Retaliation shelling by Israel, ordered by Defense Minister Ehud Barak in response to the bus strike, killed an elderly man and wounded at least three others, including a 4-year-old girl, according to reports. An Israeli attack helicopter also machine-gunned a target in Gaza City for the first time since the January 2009 war.
Barak said he held Hamas responsible for any attack originating from the Gaza Strip. Hamas is listed as a terrorist organization by the United States and has reportedly carried out dozens of terrorist attacks targeting Israelis.
Hamas said Friday it had declared a cease-fire and would cease firing missiles at Israel if Israel stopped its attacks, according to IBT.

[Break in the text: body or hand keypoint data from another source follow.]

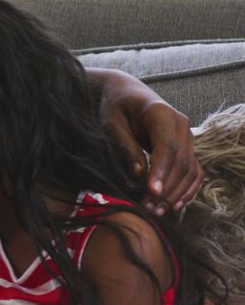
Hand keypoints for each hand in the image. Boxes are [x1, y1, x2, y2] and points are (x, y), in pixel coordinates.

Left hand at [102, 97, 202, 214]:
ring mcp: (187, 137)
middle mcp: (181, 125)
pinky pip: (193, 171)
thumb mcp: (112, 124)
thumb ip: (125, 147)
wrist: (125, 93)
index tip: (152, 192)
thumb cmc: (115, 107)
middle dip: (167, 188)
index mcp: (161, 114)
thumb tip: (139, 175)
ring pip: (190, 170)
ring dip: (176, 193)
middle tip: (148, 209)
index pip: (167, 146)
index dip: (161, 171)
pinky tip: (173, 205)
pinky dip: (186, 189)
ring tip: (156, 211)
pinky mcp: (186, 147)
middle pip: (181, 162)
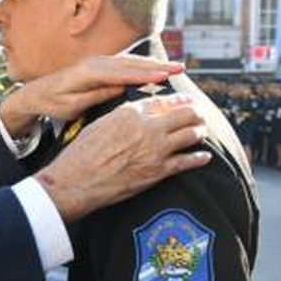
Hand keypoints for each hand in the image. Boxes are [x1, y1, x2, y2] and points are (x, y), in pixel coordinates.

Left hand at [0, 54, 185, 137]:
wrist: (38, 92)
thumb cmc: (54, 102)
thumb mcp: (72, 105)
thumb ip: (95, 95)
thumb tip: (119, 89)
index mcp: (89, 72)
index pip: (121, 73)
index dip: (143, 75)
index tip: (163, 77)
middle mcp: (96, 62)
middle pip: (131, 63)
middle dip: (157, 65)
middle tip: (180, 68)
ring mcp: (99, 61)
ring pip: (131, 61)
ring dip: (154, 64)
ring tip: (176, 68)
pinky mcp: (102, 65)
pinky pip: (126, 64)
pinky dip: (144, 65)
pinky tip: (159, 69)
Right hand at [34, 94, 209, 221]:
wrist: (77, 180)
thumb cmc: (82, 153)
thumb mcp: (101, 124)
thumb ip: (123, 116)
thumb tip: (137, 114)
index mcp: (131, 112)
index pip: (164, 101)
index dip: (180, 100)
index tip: (187, 101)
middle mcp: (147, 127)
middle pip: (185, 114)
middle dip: (196, 113)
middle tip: (199, 115)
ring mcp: (156, 150)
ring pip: (191, 134)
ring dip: (199, 132)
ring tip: (201, 132)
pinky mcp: (158, 171)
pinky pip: (187, 162)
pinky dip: (199, 158)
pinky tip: (204, 156)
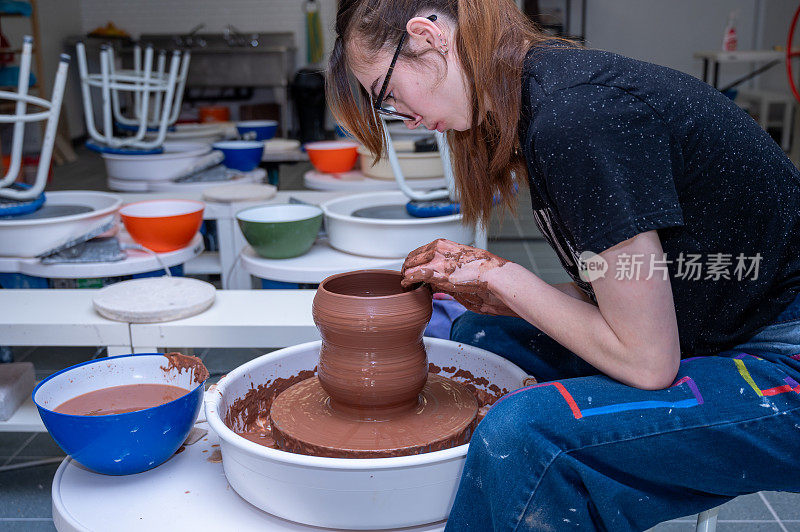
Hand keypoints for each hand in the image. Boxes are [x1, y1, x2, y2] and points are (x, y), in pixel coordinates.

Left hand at [401, 239, 517, 315]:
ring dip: (407, 275)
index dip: (415, 261)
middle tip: (407, 279)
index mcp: (445, 244)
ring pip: (410, 265)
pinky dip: (408, 282)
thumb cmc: (485, 271)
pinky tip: (408, 287)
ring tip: (407, 285)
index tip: (414, 270)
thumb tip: (440, 280)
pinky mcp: (435, 273)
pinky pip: (413, 275)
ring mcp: (435, 260)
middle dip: (408, 268)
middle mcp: (437, 249)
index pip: (422, 251)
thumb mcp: (463, 264)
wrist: (493, 275)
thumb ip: (448, 269)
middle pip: (413, 257)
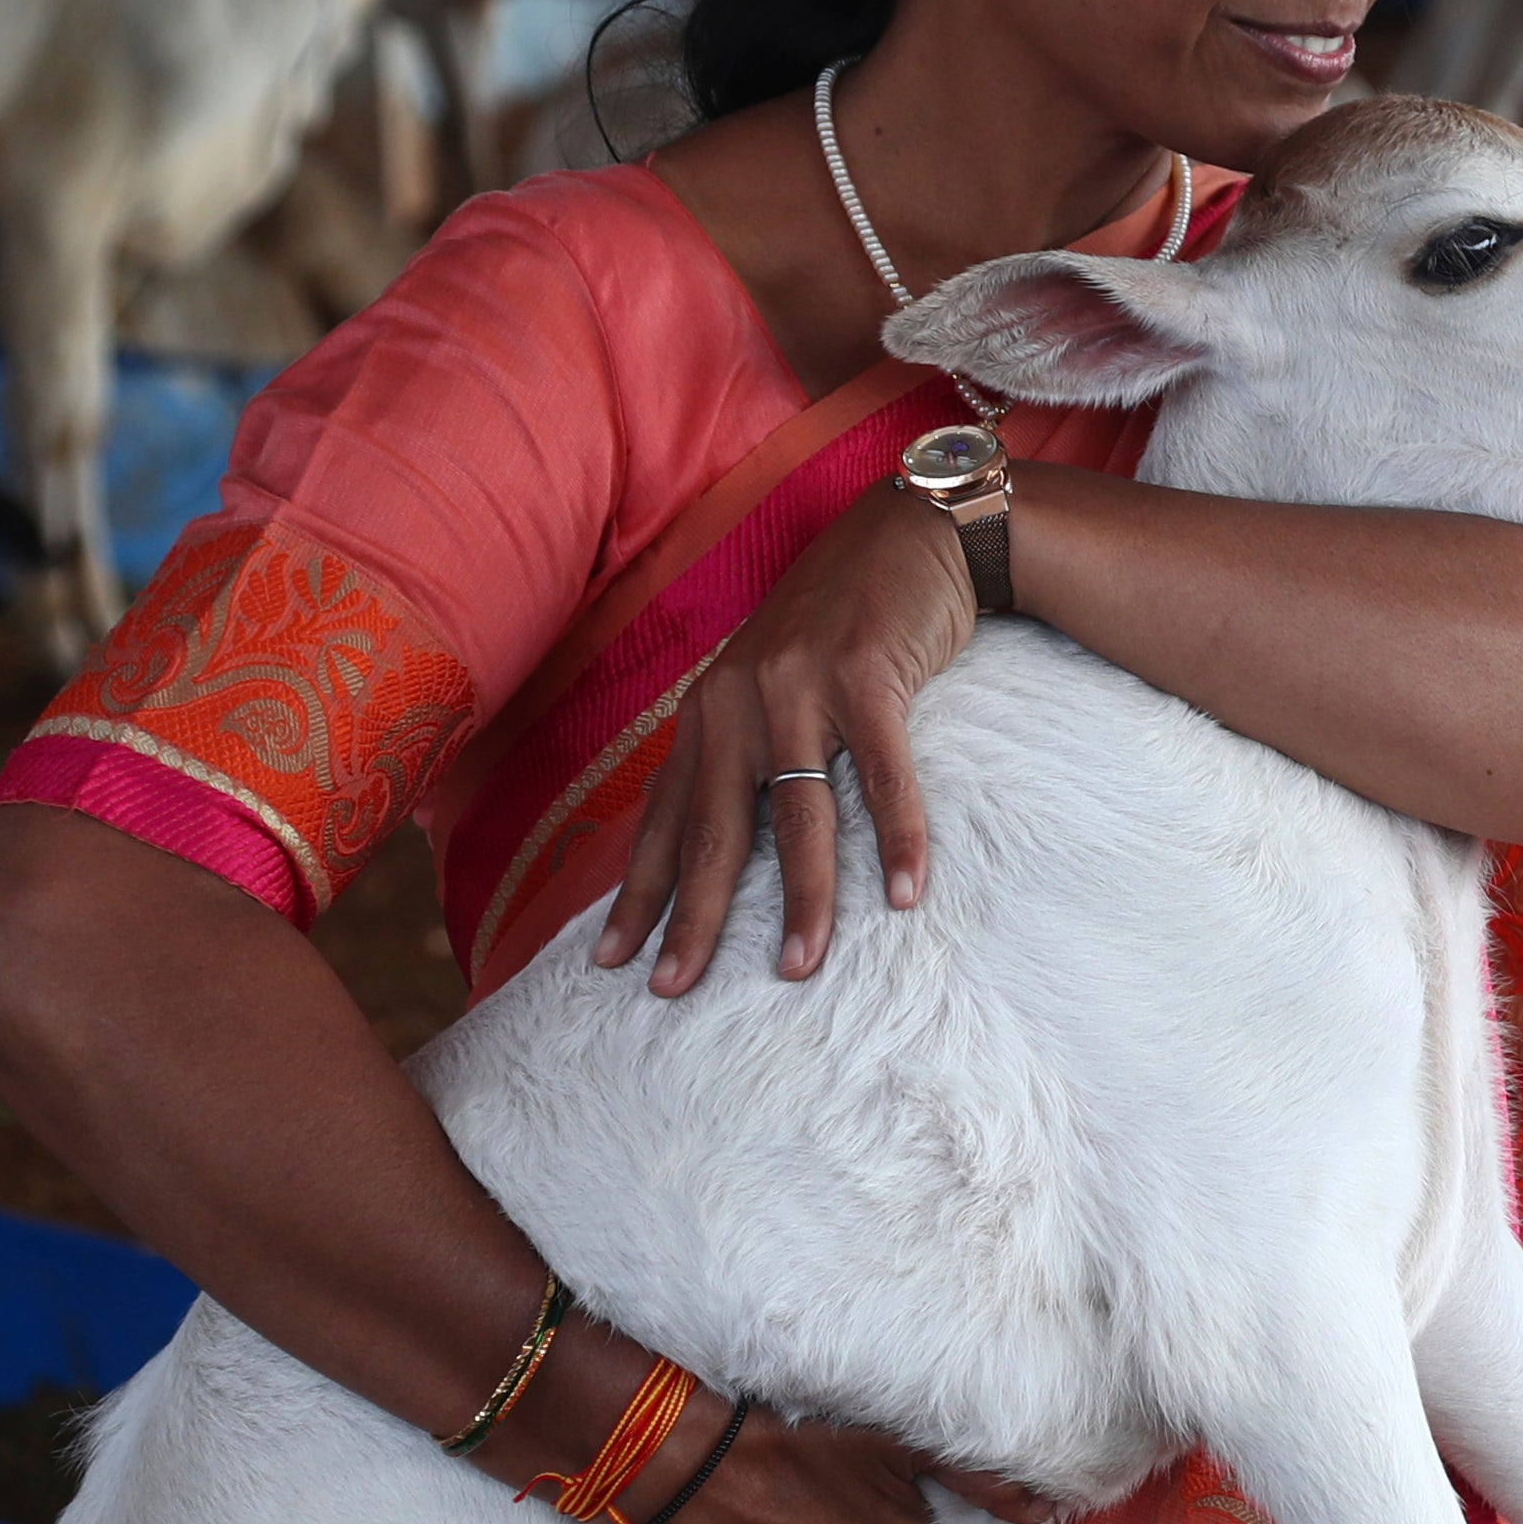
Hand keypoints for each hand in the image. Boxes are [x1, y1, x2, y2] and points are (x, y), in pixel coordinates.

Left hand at [597, 479, 975, 993]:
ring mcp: (799, 685)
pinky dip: (896, 838)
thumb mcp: (772, 677)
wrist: (911, 532)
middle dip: (691, 917)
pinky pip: (880, 774)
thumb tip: (720, 828)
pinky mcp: (865, 674)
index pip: (664, 817)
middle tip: (673, 991)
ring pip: (794, 814)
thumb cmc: (845, 617)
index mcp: (710, 709)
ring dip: (800, 898)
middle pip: (710, 829)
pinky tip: (904, 894)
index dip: (638, 891)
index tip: (612, 963)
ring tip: (799, 966)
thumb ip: (744, 742)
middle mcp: (738, 699)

A Hamas spokesman in Gaza, Fauzi Barhum, told Al Jazeera: "The resistance movement's response to the enemy's massacre comes as self-defense, and to protect the citizens. It aims to pressure the occupier to stop committing crimes."

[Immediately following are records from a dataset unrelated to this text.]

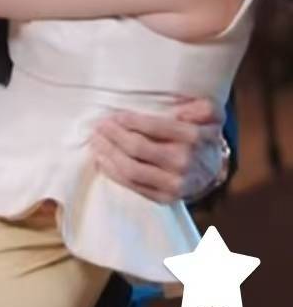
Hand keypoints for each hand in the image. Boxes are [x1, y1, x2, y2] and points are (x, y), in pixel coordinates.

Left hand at [91, 98, 225, 203]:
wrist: (211, 171)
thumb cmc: (201, 137)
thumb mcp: (211, 117)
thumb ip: (203, 108)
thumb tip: (182, 111)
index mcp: (194, 138)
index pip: (155, 127)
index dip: (130, 121)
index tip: (115, 115)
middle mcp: (184, 162)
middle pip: (137, 148)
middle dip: (114, 135)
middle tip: (100, 126)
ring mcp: (174, 184)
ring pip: (131, 169)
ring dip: (108, 154)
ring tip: (96, 141)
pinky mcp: (164, 198)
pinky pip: (132, 186)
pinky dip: (113, 172)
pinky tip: (102, 160)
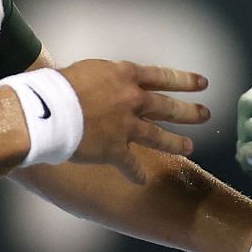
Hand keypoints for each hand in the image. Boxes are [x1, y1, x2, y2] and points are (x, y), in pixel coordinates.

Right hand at [57, 60, 208, 183]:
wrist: (46, 111)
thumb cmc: (58, 86)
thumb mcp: (88, 71)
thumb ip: (105, 79)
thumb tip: (106, 83)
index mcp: (125, 76)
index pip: (163, 76)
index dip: (185, 80)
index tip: (202, 83)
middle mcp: (132, 100)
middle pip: (168, 106)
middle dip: (190, 111)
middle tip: (206, 114)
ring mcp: (126, 127)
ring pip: (159, 137)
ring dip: (176, 143)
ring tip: (190, 147)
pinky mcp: (115, 151)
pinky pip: (130, 165)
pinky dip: (136, 174)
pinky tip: (143, 181)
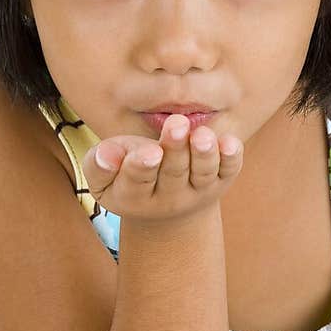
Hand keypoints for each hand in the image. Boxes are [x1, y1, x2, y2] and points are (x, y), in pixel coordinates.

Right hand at [84, 113, 243, 223]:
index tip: (150, 153)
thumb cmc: (126, 178)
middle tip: (176, 123)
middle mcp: (168, 199)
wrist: (165, 207)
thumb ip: (99, 165)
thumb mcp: (103, 177)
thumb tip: (106, 155)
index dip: (142, 166)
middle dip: (175, 149)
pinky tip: (230, 143)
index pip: (137, 181)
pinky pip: (228, 171)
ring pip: (202, 174)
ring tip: (202, 135)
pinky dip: (231, 158)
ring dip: (204, 153)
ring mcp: (197, 191)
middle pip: (173, 173)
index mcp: (133, 196)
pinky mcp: (220, 181)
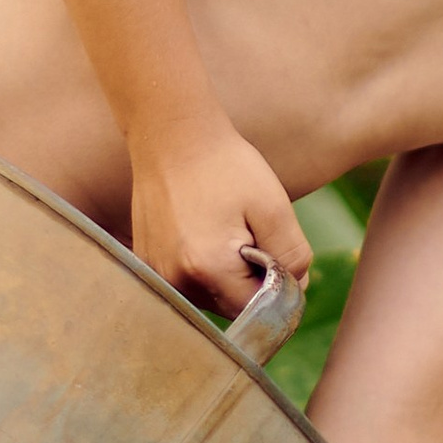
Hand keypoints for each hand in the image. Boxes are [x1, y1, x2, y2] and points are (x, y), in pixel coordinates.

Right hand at [129, 129, 308, 325]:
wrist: (171, 134)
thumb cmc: (224, 166)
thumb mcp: (273, 207)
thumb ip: (294, 256)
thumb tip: (296, 290)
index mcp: (208, 269)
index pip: (257, 308)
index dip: (275, 284)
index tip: (271, 245)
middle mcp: (175, 280)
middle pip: (232, 306)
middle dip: (250, 279)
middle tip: (247, 230)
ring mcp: (156, 273)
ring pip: (209, 295)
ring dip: (225, 274)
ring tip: (221, 227)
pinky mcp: (146, 263)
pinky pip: (187, 281)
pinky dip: (202, 264)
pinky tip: (201, 229)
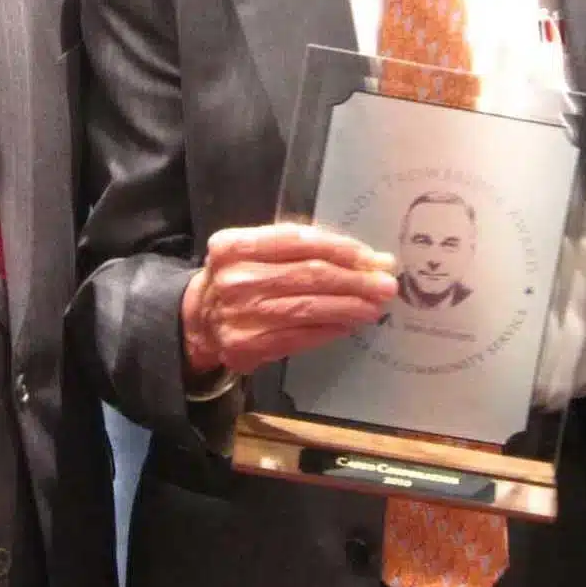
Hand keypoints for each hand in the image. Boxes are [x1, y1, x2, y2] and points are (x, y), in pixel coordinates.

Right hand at [182, 222, 397, 376]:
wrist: (199, 320)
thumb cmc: (238, 278)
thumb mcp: (254, 251)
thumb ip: (301, 249)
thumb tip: (369, 258)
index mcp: (234, 246)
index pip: (297, 240)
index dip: (340, 248)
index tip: (371, 257)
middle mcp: (235, 278)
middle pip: (308, 274)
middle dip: (355, 279)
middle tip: (386, 283)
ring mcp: (241, 315)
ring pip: (309, 307)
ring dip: (350, 306)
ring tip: (376, 305)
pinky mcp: (249, 346)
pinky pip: (302, 336)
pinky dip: (331, 329)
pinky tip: (351, 323)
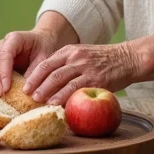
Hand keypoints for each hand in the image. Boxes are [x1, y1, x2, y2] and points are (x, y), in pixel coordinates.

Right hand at [0, 29, 63, 96]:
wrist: (42, 43)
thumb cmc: (43, 48)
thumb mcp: (44, 58)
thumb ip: (35, 72)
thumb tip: (25, 90)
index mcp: (14, 39)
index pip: (5, 55)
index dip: (4, 72)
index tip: (6, 88)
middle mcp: (2, 45)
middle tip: (2, 95)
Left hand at [22, 42, 141, 106]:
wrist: (128, 59)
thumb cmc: (104, 60)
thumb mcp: (83, 55)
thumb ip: (68, 64)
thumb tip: (49, 81)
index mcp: (70, 50)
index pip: (46, 62)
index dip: (34, 75)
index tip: (25, 85)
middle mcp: (75, 57)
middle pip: (50, 71)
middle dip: (36, 84)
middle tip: (27, 95)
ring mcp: (85, 67)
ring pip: (60, 79)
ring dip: (46, 91)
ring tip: (37, 101)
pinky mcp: (95, 79)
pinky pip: (75, 88)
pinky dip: (63, 96)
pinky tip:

At least 10 Palestinians have been killed since the attack on the Israeli bus.
The Israel Defense Forces (IDF) confirmed the Friday strikes, saying Israel "will not allow any attempt to harm Israeli civilians" and "holds the Hamas terrorist organization solely responsible for any terrorist activity emanating from the Gaza Strip," CNN reported
United Nations Secretary General Ban Ki-moon, meantime, urged Hamas to stop firing rockets immediately and called for Israel to exercise "maximum restraint."
But an Israeli cabinet minister said the strikes would continue. "We are acting as we see fit so that this type of fire will not continue, and so that the people behind the fire will regret it,'' said Matan Vilnai, in charge of the home front, according to Al Jazeera.
CNN reported that 15 mortars and rockets were launched from Gaza into Israel Friday morning.
A senior Hamas official told Al Jazeera: "The Israelis are trying to impose a new formula in Gaza. They are trying to prevent us from taking any benefits in the region. "They are trying to escalate the situation … The coming few days will carry a lot of developments if things continue like this."